> _What you need to do_
Transcribe all of the entries below exactly. Leave out the pictures.

> _Exercise data_
_ _ _ _
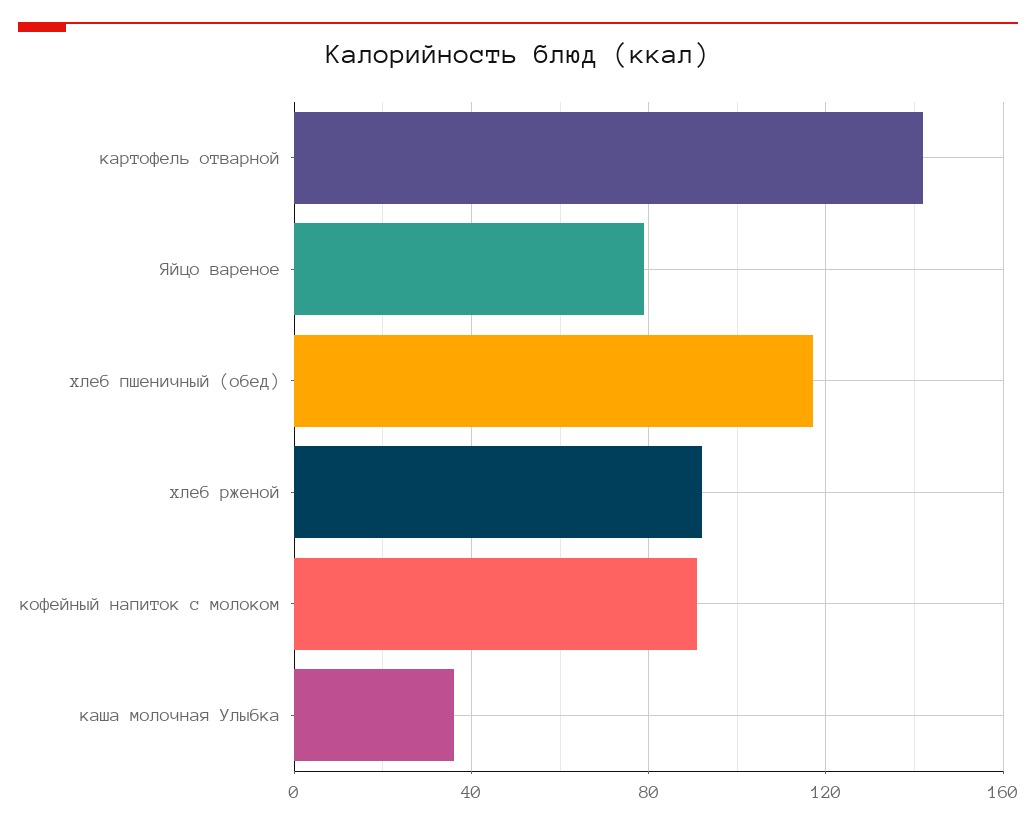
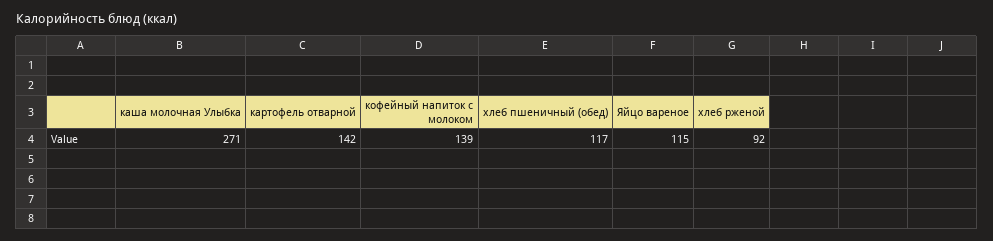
  {
    "картофель отварной": 142,
-   "Яйцо вареное": 80,
+   "Яйцо вареное": 115,
    "хлеб пшеничный (обед)": 117,
    "хлеб рженой": 92,
-   "кофейный напиток с молоком": 90,
+   "кофейный напиток с молоком": 139,
-   "каша молочная Улыбка": 35
+   "каша молочная Улыбка": 271
  }

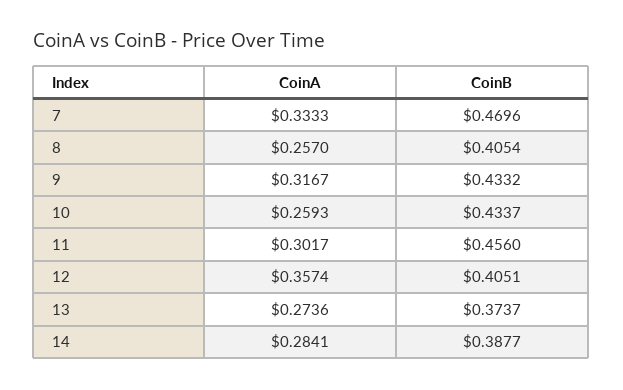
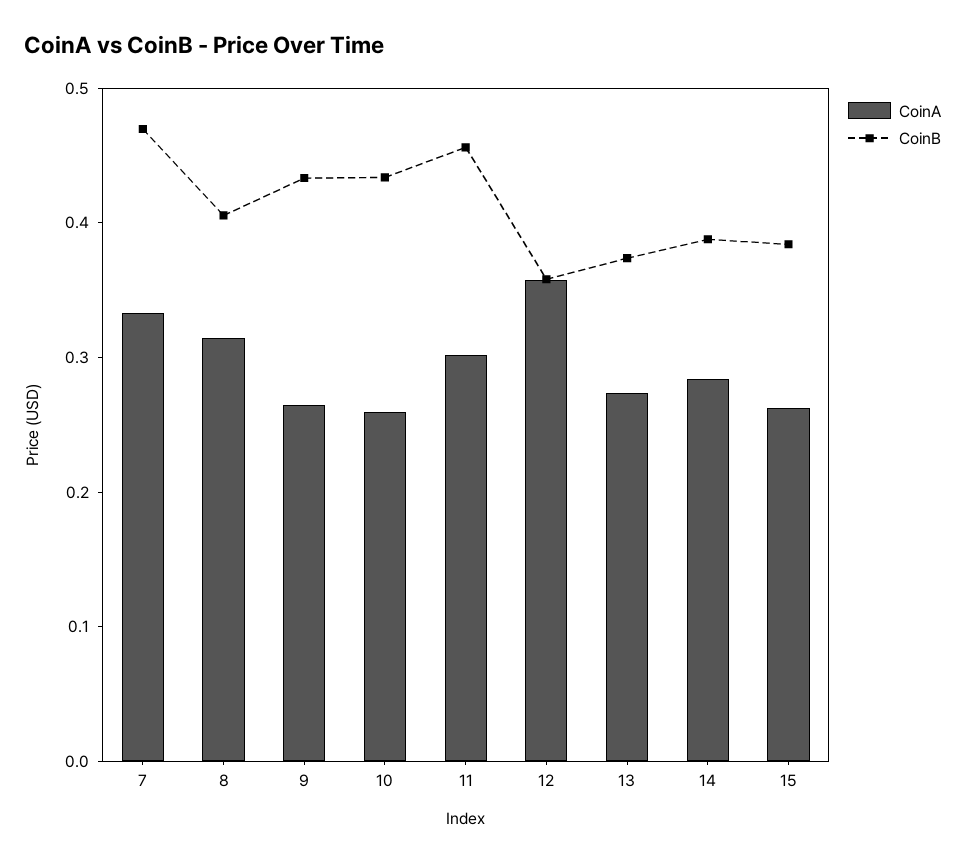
  {
    "CoinA": {
      "7": 0.3333,
-     "8": 0.257,
+     "8": 0.32,
-     "9": 0.3167,
+     "9": 0.26,
      "10": 0.2593,
      "11": 0.3017,
      "12": 0.3574,
      "13": 0.2736,
-     "14": 0.2841
+     "14": 0.2841,
+     "15": 0.26
    },
    "CoinB": {
      "7": 0.4696,
      "8": 0.4054,
      "9": 0.4332,
      "10": 0.4337,
      "11": 0.456,
-     "12": 0.4051,
+     "12": 0.36,
      "13": 0.3737,
-     "14": 0.3877
+     "14": 0.3877,
+     "15": 0.38
    }
  }

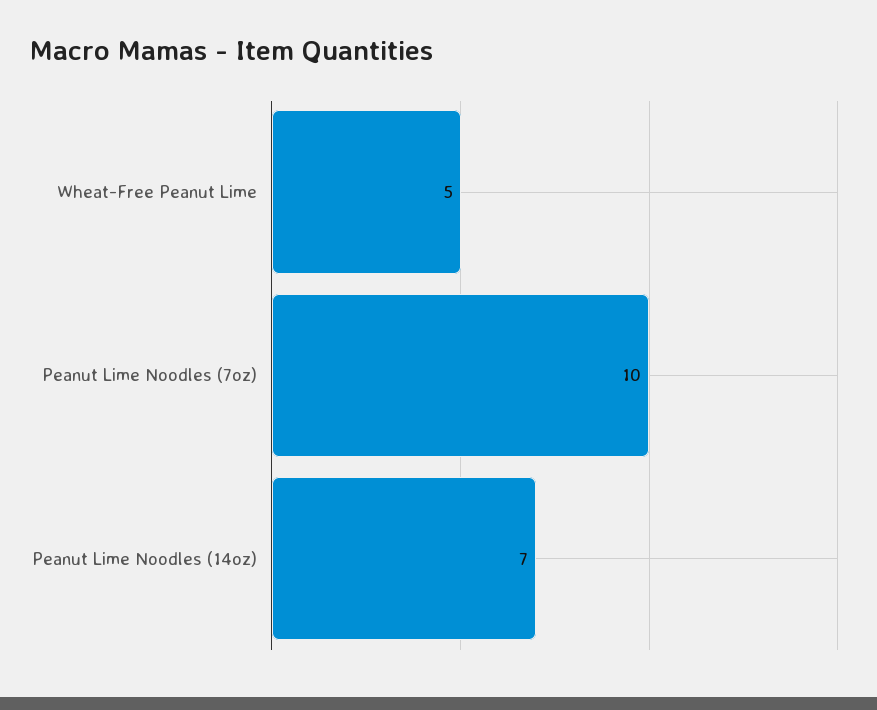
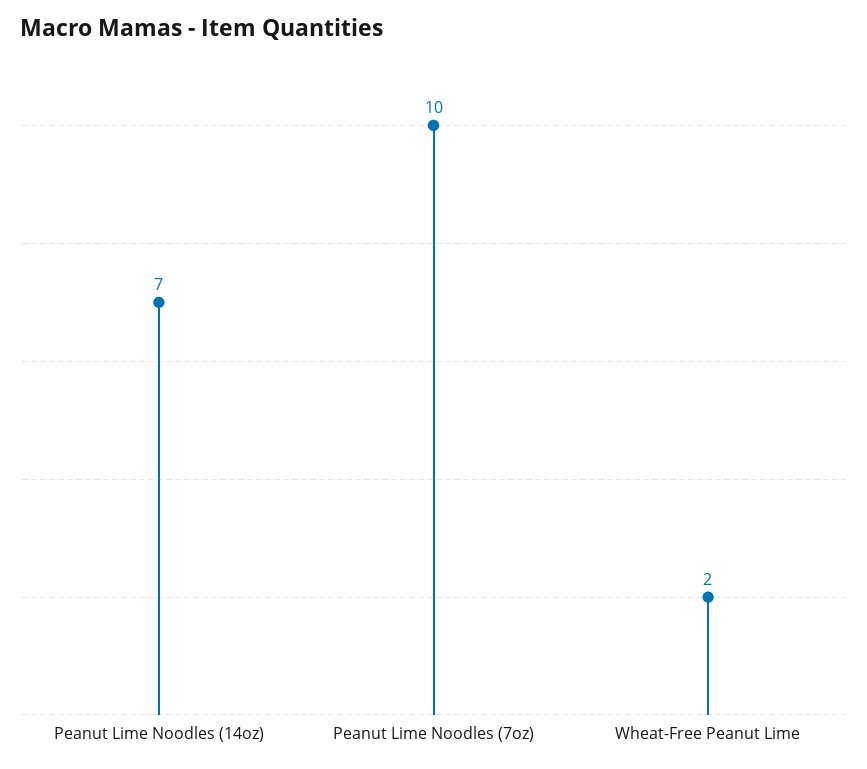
  {
-   "Wheat-Free Peanut Lime": 5,
+   "Wheat-Free Peanut Lime": 2,
    "Peanut Lime Noodles (7oz)": 10,
    "Peanut Lime Noodles (14oz)": 7
  }

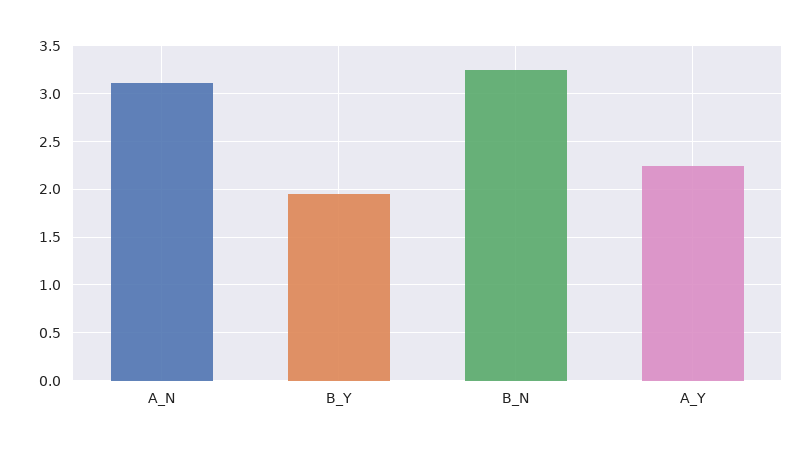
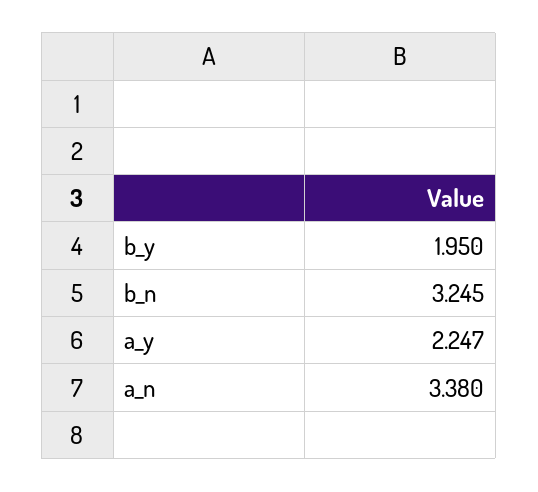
  {
-   "A_N": 3.1,
+   "A_N": 3.38,
    "B_Y": 1.95,
    "B_N": 3.245,
    "A_Y": 2.247
  }

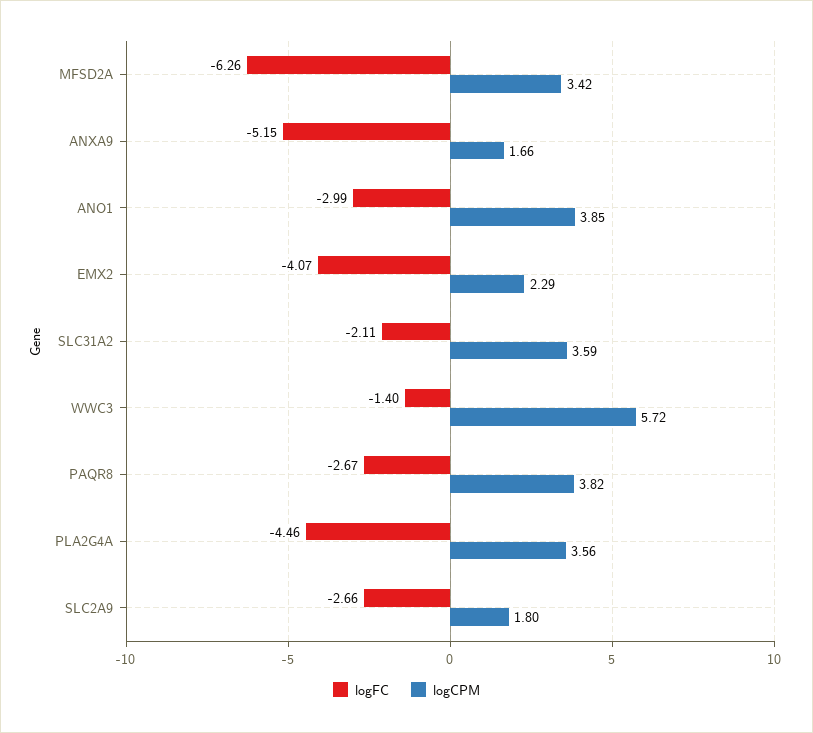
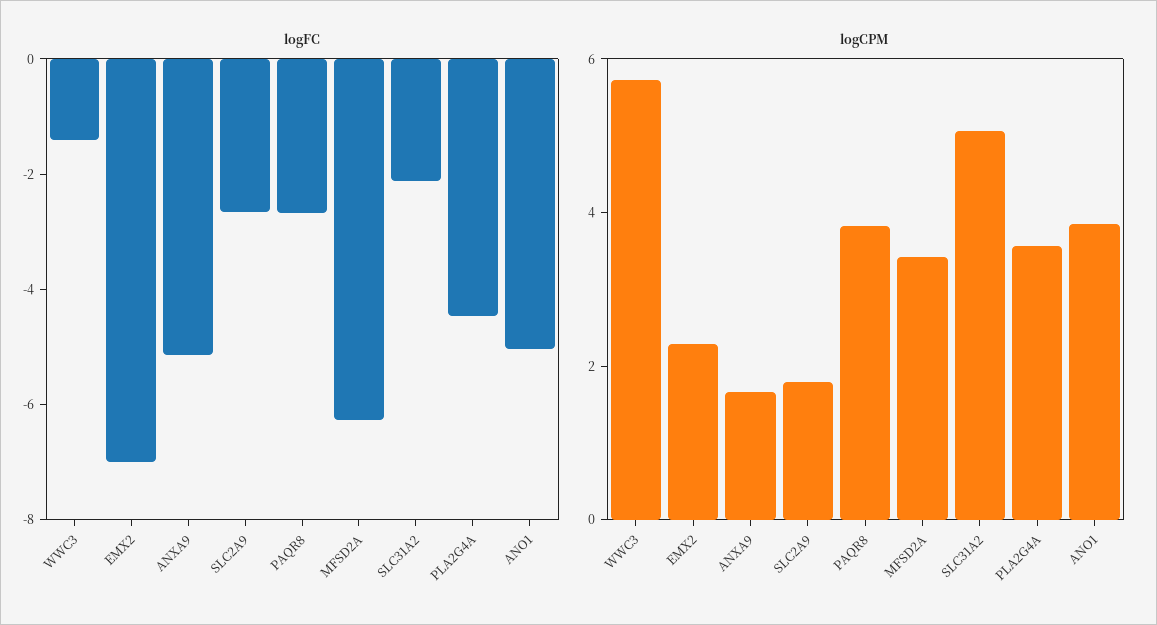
  {
    "logFC": {
      "MFSD2A": -6.26,
      "ANXA9": -5.15,
-     "ANO1": -2.99,
+     "ANO1": -5,
-     "EMX2": -4.07,
+     "EMX2": -7,
      "SLC31A2": -2.11,
      "WWC3": -1.4,
      "PAQR8": -2.67,
      "PLA2G4A": -4.46,
      "SLC2A9": -2.66
    },
    "logCPM": {
      "MFSD2A": 3.42,
      "ANXA9": 1.66,
      "ANO1": 3.85,
      "EMX2": 2.29,
-     "SLC31A2": 3.59,
+     "SLC31A2": 5,
      "WWC3": 5.72,
      "PAQR8": 3.82,
      "PLA2G4A": 3.56,
      "SLC2A9": 1.8
    }
  }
_ _ _ _
> _Result_
  {
    "картофель отварной": 142,
-   "Яйцо вареное": 80,
+   "Яйцо вареное": 115,
    "хлеб пшеничный (обед)": 117,
    "хлеб рженой": 92,
-   "кофейный напиток с молоком": 90,
+   "кофейный напиток с молоком": 139,
-   "каша молочная Улыбка": 35
+   "каша молочная Улыбка": 271
  }

  {
    "CoinA": {
      "7": 0.3333,
-     "8": 0.257,
+     "8": 0.32,
-     "9": 0.3167,
+     "9": 0.26,
      "10": 0.2593,
      "11": 0.3017,
      "12": 0.3574,
      "13": 0.2736,
-     "14": 0.2841
+     "14": 0.2841,
+     "15": 0.26
    },
    "CoinB": {
      "7": 0.4696,
      "8": 0.4054,
      "9": 0.4332,
      "10": 0.4337,
      "11": 0.456,
-     "12": 0.4051,
+     "12": 0.36,
      "13": 0.3737,
-     "14": 0.3877
+     "14": 0.3877,
+     "15": 0.38
    }
  }

  {
-   "Wheat-Free Peanut Lime": 5,
+   "Wheat-Free Peanut Lime": 2,
    "Peanut Lime Noodles (7oz)": 10,
    "Peanut Lime Noodles (14oz)": 7
  }

  {
-   "A_N": 3.1,
+   "A_N": 3.38,
    "B_Y": 1.95,
    "B_N": 3.245,
    "A_Y": 2.247
  }

  {
    "logFC": {
      "MFSD2A": -6.26,
      "ANXA9": -5.15,
-     "ANO1": -2.99,
+     "ANO1": -5,
-     "EMX2": -4.07,
+     "EMX2": -7,
      "SLC31A2": -2.11,
      "WWC3": -1.4,
      "PAQR8": -2.67,
      "PLA2G4A": -4.46,
      "SLC2A9": -2.66
    },
    "logCPM": {
      "MFSD2A": 3.42,
      "ANXA9": 1.66,
      "ANO1": 3.85,
      "EMX2": 2.29,
-     "SLC31A2": 3.59,
+     "SLC31A2": 5,
      "WWC3": 5.72,
      "PAQR8": 3.82,
      "PLA2G4A": 3.56,
      "SLC2A9": 1.8
    }
  }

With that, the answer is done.